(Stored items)
..............................

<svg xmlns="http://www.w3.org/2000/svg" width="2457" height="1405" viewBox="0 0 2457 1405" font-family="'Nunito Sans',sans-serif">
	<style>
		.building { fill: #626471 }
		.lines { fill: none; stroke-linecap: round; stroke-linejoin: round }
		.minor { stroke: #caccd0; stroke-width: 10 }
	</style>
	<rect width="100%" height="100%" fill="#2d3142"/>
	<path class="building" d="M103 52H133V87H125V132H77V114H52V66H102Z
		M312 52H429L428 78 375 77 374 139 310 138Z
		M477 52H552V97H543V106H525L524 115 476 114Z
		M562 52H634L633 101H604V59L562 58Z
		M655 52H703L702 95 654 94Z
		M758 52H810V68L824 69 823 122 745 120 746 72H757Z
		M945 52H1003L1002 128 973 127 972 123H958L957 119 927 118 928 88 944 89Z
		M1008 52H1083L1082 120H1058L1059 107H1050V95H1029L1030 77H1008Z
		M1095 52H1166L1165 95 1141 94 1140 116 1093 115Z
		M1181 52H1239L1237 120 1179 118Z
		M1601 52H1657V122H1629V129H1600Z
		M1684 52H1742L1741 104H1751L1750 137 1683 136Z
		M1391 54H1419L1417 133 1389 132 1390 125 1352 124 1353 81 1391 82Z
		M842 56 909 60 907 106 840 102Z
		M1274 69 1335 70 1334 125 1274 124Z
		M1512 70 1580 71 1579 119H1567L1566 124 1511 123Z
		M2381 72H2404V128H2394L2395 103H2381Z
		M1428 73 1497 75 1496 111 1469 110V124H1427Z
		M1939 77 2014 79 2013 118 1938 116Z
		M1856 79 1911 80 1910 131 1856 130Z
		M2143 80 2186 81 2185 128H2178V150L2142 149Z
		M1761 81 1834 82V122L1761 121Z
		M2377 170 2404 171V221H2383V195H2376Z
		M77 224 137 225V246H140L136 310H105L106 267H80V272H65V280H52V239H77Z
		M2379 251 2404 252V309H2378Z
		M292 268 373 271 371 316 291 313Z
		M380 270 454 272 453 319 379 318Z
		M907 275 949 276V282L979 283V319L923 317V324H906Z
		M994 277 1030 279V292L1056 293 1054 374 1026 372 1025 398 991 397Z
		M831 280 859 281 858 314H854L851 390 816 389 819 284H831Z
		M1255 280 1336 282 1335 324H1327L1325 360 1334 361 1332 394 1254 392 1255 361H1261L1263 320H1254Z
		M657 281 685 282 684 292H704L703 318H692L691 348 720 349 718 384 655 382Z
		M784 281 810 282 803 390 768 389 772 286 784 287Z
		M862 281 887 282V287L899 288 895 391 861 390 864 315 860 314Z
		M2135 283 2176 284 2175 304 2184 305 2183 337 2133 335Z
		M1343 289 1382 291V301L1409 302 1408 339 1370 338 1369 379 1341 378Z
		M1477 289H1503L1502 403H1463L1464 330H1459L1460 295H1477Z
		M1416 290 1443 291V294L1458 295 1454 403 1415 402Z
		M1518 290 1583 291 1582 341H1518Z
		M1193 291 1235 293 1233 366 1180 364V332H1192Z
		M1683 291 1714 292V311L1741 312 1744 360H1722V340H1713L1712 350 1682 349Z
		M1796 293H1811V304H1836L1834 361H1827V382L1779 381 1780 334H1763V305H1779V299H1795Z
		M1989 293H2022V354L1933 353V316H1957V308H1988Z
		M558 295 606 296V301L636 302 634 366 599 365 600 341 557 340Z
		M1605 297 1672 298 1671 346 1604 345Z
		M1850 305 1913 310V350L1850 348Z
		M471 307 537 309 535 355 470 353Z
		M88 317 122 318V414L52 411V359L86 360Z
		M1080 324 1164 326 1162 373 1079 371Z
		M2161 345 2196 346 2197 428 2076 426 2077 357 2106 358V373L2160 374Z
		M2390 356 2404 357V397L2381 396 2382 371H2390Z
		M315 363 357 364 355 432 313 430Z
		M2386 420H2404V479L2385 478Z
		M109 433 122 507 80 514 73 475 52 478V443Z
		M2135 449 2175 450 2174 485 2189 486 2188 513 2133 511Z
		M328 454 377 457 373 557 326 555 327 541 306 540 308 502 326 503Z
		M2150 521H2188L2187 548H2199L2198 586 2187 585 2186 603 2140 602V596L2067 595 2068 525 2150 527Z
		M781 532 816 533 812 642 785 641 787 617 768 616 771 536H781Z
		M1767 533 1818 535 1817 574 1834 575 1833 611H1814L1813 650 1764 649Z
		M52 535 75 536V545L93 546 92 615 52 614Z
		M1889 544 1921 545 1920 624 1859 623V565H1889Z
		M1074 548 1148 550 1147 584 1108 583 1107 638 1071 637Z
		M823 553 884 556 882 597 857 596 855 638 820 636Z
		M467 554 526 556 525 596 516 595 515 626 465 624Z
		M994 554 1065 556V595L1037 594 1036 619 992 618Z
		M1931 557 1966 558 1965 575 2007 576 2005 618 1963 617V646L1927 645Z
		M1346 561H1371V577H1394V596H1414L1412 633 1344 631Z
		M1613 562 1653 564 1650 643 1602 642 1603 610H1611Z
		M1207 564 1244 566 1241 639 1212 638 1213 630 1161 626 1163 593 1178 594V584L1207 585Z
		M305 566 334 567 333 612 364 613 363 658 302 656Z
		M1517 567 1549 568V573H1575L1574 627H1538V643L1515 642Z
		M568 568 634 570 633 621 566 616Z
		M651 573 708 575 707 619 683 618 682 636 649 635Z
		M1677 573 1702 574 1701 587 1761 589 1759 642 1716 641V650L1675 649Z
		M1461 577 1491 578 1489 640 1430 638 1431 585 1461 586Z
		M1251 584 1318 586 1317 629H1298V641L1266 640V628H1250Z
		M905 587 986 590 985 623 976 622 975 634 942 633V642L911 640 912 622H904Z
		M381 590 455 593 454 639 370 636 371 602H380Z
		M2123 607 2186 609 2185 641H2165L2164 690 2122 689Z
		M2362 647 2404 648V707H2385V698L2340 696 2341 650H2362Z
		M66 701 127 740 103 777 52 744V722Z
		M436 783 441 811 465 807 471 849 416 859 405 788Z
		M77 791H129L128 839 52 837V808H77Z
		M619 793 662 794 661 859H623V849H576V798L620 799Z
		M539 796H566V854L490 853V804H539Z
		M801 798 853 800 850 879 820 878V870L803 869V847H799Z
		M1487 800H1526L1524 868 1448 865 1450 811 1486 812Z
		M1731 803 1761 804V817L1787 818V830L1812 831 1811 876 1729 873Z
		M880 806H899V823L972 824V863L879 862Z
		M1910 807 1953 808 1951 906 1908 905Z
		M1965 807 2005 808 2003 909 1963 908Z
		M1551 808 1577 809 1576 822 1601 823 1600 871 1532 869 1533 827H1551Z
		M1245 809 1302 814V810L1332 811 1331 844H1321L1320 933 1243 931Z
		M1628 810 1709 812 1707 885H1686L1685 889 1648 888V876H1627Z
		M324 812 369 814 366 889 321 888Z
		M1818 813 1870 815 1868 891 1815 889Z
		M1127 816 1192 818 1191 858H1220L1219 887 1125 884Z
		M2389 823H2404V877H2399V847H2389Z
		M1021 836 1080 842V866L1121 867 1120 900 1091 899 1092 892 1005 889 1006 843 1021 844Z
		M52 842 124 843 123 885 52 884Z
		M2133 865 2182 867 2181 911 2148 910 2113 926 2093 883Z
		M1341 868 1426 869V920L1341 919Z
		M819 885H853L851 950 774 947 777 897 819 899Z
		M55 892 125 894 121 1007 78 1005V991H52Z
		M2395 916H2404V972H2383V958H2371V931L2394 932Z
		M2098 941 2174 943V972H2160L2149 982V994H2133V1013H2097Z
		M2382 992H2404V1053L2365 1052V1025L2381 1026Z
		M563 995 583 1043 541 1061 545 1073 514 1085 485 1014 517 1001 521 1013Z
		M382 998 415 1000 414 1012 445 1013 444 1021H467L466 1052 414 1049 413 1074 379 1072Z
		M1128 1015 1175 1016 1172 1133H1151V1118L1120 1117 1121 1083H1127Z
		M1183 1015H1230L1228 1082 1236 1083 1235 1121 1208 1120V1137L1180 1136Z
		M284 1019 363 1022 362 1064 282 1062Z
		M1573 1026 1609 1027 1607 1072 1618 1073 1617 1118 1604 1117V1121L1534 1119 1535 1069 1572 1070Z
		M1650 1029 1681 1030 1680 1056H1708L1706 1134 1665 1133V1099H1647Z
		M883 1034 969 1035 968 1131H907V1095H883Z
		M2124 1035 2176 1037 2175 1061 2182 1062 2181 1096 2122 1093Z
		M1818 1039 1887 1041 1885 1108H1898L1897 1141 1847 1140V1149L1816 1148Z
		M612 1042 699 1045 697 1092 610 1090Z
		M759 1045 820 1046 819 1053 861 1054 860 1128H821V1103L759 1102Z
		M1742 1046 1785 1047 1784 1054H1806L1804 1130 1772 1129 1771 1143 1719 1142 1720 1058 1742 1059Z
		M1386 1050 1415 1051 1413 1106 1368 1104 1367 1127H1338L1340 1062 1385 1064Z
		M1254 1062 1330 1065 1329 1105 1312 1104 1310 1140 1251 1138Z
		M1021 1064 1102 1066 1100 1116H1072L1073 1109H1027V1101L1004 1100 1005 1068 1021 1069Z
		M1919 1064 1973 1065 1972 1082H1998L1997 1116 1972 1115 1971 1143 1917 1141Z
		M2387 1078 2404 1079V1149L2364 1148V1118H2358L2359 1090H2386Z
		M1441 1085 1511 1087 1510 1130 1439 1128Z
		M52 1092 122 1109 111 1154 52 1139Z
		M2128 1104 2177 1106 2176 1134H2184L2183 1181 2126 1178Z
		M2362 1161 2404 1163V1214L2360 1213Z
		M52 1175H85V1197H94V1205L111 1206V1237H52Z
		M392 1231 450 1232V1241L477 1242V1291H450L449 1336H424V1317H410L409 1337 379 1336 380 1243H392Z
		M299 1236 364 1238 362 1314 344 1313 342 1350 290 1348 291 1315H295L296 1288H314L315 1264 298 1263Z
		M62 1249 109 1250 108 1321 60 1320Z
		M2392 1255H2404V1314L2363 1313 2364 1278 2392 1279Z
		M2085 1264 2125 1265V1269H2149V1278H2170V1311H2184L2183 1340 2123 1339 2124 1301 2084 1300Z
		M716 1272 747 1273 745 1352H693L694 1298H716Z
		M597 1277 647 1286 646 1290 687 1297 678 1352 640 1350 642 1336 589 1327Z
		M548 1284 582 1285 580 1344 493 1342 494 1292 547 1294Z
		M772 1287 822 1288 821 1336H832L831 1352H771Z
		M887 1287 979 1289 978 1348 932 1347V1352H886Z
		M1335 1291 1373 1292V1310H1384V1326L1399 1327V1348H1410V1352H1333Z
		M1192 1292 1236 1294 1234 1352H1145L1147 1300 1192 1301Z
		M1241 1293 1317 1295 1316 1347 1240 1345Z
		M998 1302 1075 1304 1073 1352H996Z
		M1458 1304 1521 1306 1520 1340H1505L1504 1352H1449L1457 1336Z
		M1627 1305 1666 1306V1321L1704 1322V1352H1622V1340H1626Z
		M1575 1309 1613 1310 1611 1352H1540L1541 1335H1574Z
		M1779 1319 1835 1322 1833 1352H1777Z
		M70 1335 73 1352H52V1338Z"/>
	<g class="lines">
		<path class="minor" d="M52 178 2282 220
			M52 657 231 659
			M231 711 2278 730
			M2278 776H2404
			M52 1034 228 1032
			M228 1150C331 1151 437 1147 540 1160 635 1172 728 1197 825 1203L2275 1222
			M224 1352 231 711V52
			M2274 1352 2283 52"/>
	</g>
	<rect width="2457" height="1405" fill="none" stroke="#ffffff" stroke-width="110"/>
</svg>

..............................

Look for the string "lines" in the entries above. Copy every line that has it.

- [Response]:
		.lines { fill: none; stroke-linecap: round; stroke-linejoin: round }
	<g class="lines">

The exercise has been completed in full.